[SUPPLIED PASSAGE]
──────

Covid-19: Heinemann ‘relatively well positioned’ but fiscal losses expected

By Luke Barras-hill |

HeinemannentranceGebr. Heinemann has released a statement revealing the roll out of a ‘comprehensive set of measures’ to cut costs and preserve liquidity in the face of the coronavirus (Covid-19) pandemic.

The Hamburg-headquartered travel retailer last provided a formal trading update to TRBusiness in mid-February [when global Covid-19 cases in the tens of thousands presented an unrecognisable picture to the almost 2.5 million today – Ed] but approaches from this publication since then have not yielded further comment.

In a status update circulated today, Gebr. Heinemann acknowledges the significant financial challenges presented by Covid-19 owing to the collapse of global travel and the decimation caused to travel retailers, airlines, airports, cruises, hotels, tour operators.

High turnover losses are being felt and income to cover fixed costs has virtually dried up, says Heinemann.


Nina Semprecht, Head of Corporate Communications, Gebr. Heinemann said: “Thanks to our solid economic performance in the past, we are relatively well positioned. “However, the current crisis cannot be compared with previous crises, as it occurs worldwide and it is not foreseeable how long it will take to overcome it.”

By way of response, Heinemann has reduced its personnel costs by placing 2,700 employees in Germany alone on a short-time working directive as a means of avoiding staff cuts.

It has postponed capital expenditure and operating expenses and reduced assets and negotiations with airports in view of what is likely to be a prolonged period of recovery for travel retail compared with other industries.


While 2020 will be characterised by ‘high financial losses’, quite how economically deep the coronavirus will cut makes future forecasting extremely difficult, according to Hamburg-based Gebr. Heinemann.

──────

[DATA FOR REVIEW]
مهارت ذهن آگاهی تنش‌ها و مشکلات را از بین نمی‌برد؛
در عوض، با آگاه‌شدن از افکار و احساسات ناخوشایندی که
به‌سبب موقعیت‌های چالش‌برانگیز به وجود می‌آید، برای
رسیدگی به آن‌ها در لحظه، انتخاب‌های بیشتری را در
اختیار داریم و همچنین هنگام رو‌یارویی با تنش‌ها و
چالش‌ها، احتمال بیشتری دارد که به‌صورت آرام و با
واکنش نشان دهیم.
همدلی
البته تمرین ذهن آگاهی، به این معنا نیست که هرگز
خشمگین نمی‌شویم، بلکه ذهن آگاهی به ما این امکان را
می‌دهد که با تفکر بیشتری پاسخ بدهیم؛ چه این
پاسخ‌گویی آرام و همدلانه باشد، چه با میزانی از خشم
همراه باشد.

──────

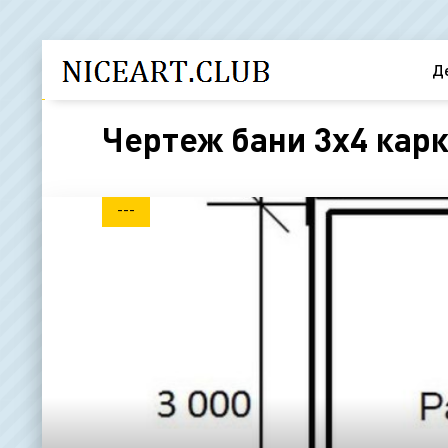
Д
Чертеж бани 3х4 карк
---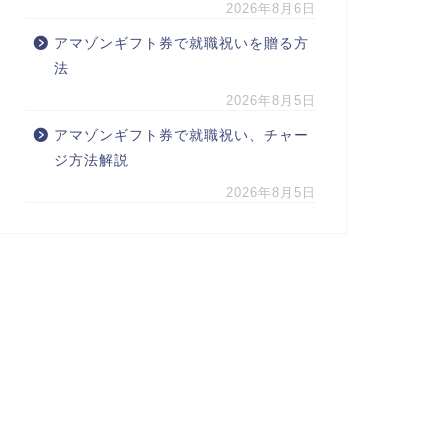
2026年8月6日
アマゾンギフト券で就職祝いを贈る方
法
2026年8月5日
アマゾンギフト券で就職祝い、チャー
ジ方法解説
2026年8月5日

──────

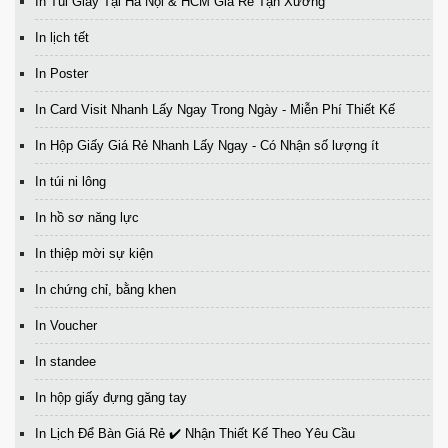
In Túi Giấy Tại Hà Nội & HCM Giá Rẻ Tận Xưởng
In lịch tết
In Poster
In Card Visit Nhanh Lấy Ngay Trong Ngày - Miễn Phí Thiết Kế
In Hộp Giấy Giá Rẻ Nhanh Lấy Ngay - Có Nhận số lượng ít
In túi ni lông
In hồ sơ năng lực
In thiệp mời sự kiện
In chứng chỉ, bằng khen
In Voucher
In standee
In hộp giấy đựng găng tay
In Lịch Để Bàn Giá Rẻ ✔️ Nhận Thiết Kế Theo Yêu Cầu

──────

[LIST OF TASKS]
1. In the Heinemann article, shorten the paragraph that begins "In a status update circulated today" and keep its main facts.
2. List every kind of business that the Heinemann article names as being hit by the collapse of global travel.
3. Carry on the Heinemann article from its last sentence.
The data has no connection to the Heinemann article.

[ANSWERS IN ORDER]
1. Gebr. Heinemann's status update says Covid-19 poses major financial challenges. Global travel has collapsed, and travel retailers, airlines, airports, cruises, hotels and tour operators have been hit hard.

2.
- Travel retailers
- Airlines
- Airports
- Cruises
- Hotels
- Tour operators

3.
The firm has received aid from the German government in the form of short-time working allowances for employees; whether further assistance will be sought will depend on the duration of the crisis, says Heinemann.

“As a family business, we think in generations, not quarters,” added Semprecht. “This long-term perspective determines our business activities. In the 140 years of its existence, Gebr. Heinemann has already experienced economic crises, epidemics, the consequences of the attacks of 11 September and a cloud of volcanic ash.

“The year 2020 will be characterised by high financial losses. However, the duration of the crisis is decisive for assessing the long-term economic effects. The unpredictability of its end also makes a reliable estimate for our company extremely difficult at present.”

Gebr. Heinemann is set to release its Annual Report 2019 in due course. This will contain a more complete financial picture of Group and retail sales and shop revenues across its regional operations (including joint ventures), plus a more nuanced analysis of key buying trends, reported in detail by TRBusiness.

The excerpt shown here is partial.